L’attitude des collectionneurs envers la lithographie commençait de s’infléchir, à cette époque où le romantisme était remis à l’honneur. La vente Parguez, en avril 1861, et celle du colonel de la Combe, qui lui succéda en 1863, en mettant sur le marché des lithographies d’artistes célèbres comme Géricault, Delacroix, Vernet, Bonington ou Charlet, avaient eu du succès. Dans sa préface à la première, Philippe Burty, qui devait devenir le critique de La République, le journal de Gambetta, fit l’éloge de la lithographie d’art et prédit : "Il n’est point douteux que dans un avenir prochain, les belles lithographies atteignent des prix excessifs." Le succès de la vente Parguez encouragea l’éditeur Cadart à lancer en 1862 des lithographies de peintres modernes comme Manet et Fantin-Latour, mais il n’obtint pas le succès qu’avaient connu ses albums de la Société des aquafortistes. Il était trop tôt pour y lancer des artistes modernes. L’œuvre lithographique de Daumier resta encore dans les cartons de quelques amis. Il fallut attendre que le marché libre de l’art réclamé par les impressionnistes et d’autres peintres, s’ouvre avec la proclamation de la République, en 1871, pour voir les artistes renouer avec la lithographie.

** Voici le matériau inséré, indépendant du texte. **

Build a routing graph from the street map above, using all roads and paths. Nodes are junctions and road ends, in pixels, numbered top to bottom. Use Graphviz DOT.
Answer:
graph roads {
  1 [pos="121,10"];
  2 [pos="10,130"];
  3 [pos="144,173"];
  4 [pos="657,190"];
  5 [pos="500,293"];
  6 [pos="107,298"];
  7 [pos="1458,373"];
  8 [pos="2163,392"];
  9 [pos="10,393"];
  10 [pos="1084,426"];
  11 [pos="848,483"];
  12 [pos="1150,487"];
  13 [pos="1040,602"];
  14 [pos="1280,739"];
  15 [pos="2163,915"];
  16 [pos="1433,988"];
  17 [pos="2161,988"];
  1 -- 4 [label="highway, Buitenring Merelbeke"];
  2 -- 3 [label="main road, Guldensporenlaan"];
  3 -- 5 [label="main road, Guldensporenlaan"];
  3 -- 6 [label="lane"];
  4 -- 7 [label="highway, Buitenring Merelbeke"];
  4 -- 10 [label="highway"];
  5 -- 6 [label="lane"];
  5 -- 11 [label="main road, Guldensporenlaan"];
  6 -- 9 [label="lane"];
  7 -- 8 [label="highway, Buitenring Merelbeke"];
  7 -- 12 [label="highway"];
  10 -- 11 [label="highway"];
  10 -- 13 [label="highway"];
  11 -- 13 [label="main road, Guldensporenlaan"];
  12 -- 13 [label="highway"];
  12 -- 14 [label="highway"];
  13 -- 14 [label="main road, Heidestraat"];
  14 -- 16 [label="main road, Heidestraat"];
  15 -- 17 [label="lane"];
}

Les procédés photomécaniques, d’ailleurs, se perfectionnaient. Le Concours du duc de Luynes avait récompensé, en 1862, les merveilleuses photolithographies de Poitevin, laissant la lithographie sur pierre devenir un art original. Dans La Vie parisienne, un article qui fait le parallèle entre Gavarni et Daumier n’hésite pas entre les deux : "Aussi, bien qu’il n’ait point la couleur solide et le large dessin de Daumier, [Gavarni] est-il sera-t-il pour la postérité un bien plus grand personnage." Mais Champfleury, continuant dans ce même journal sa campagne en faveur de Daumier, se livre au même exercice à l’avantage de ce dernier. Le jugement de l’histoire, à ce moment, est suspendu. La parution la même année, 1865, des deux premières histoires de la caricature marque le tournant par lequel l’histoire de l’art accueille les caricaturistes.

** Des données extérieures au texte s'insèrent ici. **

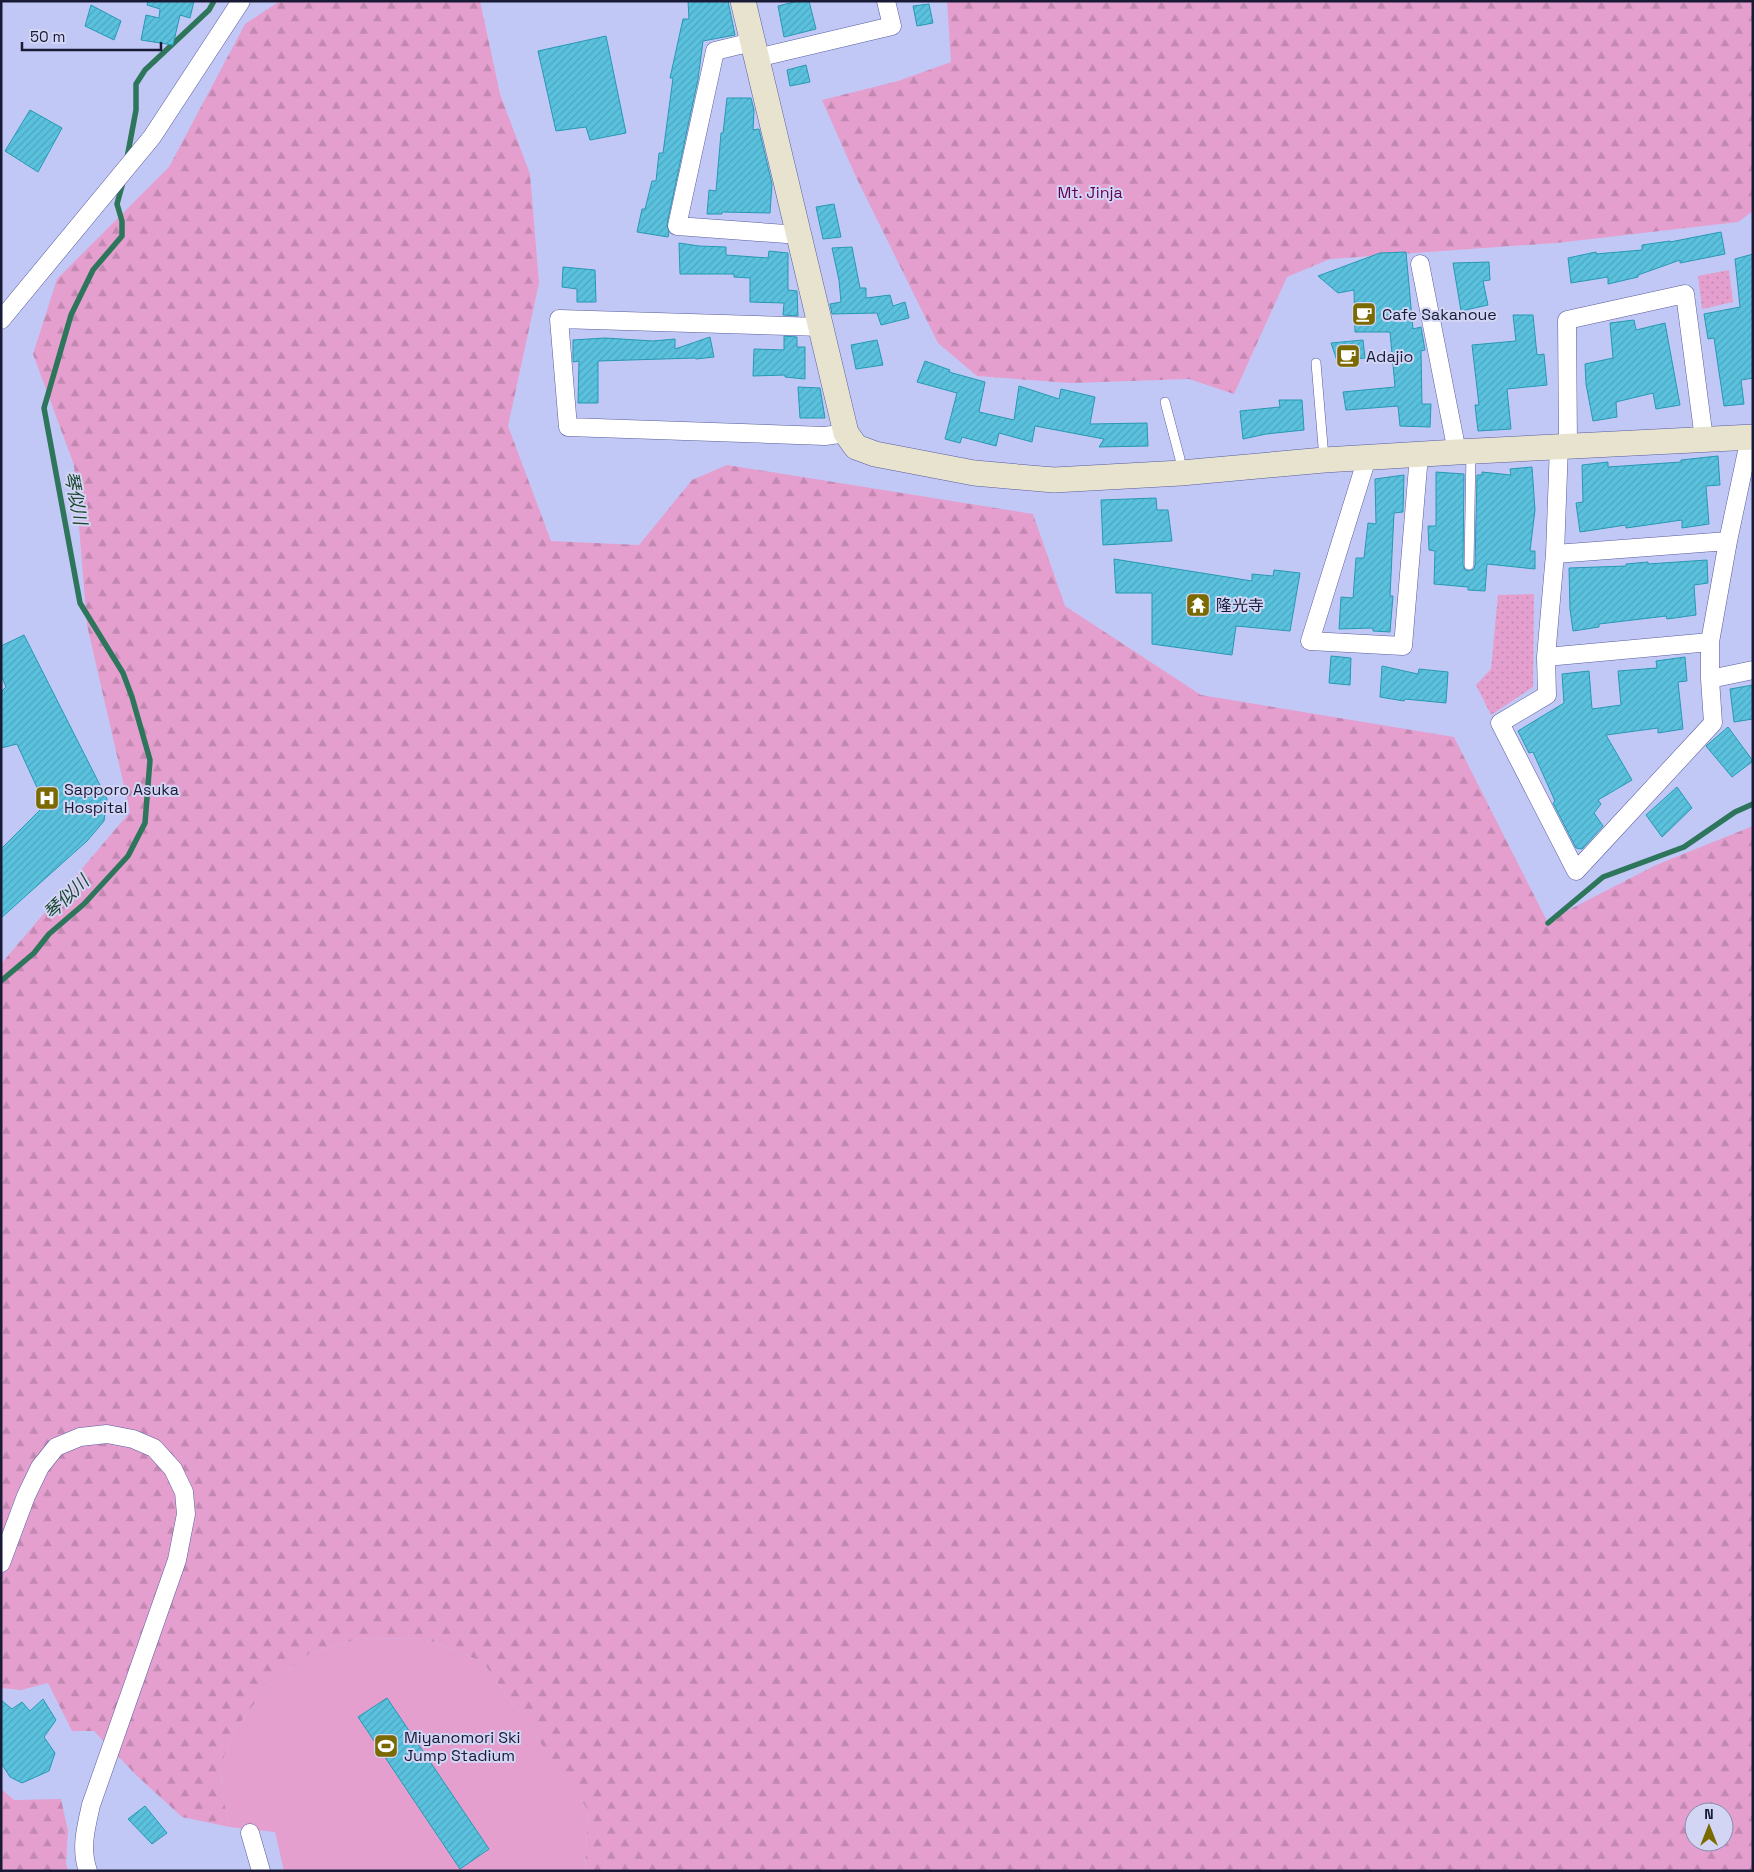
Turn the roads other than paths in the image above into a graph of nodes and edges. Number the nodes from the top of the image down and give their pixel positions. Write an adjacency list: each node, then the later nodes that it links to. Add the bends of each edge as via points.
1 (241, 1): 7 (street, via 152,137)
2 (743, 1): 4 (street)
3 (886, 1): 4 (street, via 892,26)
4 (754, 50): 5 (street); 5 (street, via 715,51 677,226)
5 (800, 235): 8 (street)
6 (1420, 264): 15 (street)
7 (1, 320)
8 (822, 328): 11 (street); 11 (street, via 559,319 568,427 825,436)
9 (1316, 363): 18 (lane)
10 (1165, 402): 19 (lane)
11 (846, 433): 19 (street, via 856,446 875,454 974,473 1054,480)
12 (1751, 437): 13 (street); 20 (street)
13 (1704, 439): 14 (street); 14 (street, via 1685,294 1567,320)
14 (1564, 445): 15 (street); 21 (street)
15 (1464, 451): 16 (street); 22 (lane)
16 (1419, 455): 17 (street); 17 (street, via 1403,646 1310,641)
17 (1367, 458): 18 (street)
18 (1324, 460): 19 (street)
19 (1181, 474)
20 (1728, 541): 21 (street); 23 (street)
21 (1555, 554): 24 (street)
22 (1469, 565)
23 (1710, 642): 24 (street); 26 (street)
24 (1546, 658): 26 (street, via 1547,695 1500,723 1576,871 1713,723)
25 (1753, 670): 26 (street)
26 (1710, 679)
27 (1, 1563): 29 (street, via 40,1467 56,1447 80,1437 107,1434 133,1439 154,1448 173,1469 184,1492 186,1514 177,1560 91,1805 85,1833 84,1860)
28 (250, 1833): 30 (street)
29 (88, 1871)
30 (262, 1871)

La première est due à l’Anglais Thomas Wright, traduite et publiée en français dès 1866. Champfleury publie La Caricature moderne, premier volume d’une série qui remontera jusqu’à l’Antiquité. Le ton des deux ouvrages est différent : le livre de Thomas Wright est celui d’un érudit, celui de Champfleury celui d’un militant, plaidant la cause de l’art populaire. Celle de Daumier n’était pas gagnée, mais elle était au moins défendue. Elle le fut, encore une fois, dans l’article sur "La caricature", que Jules Vallès publia dans Le Figaro du 23 novembre 1865.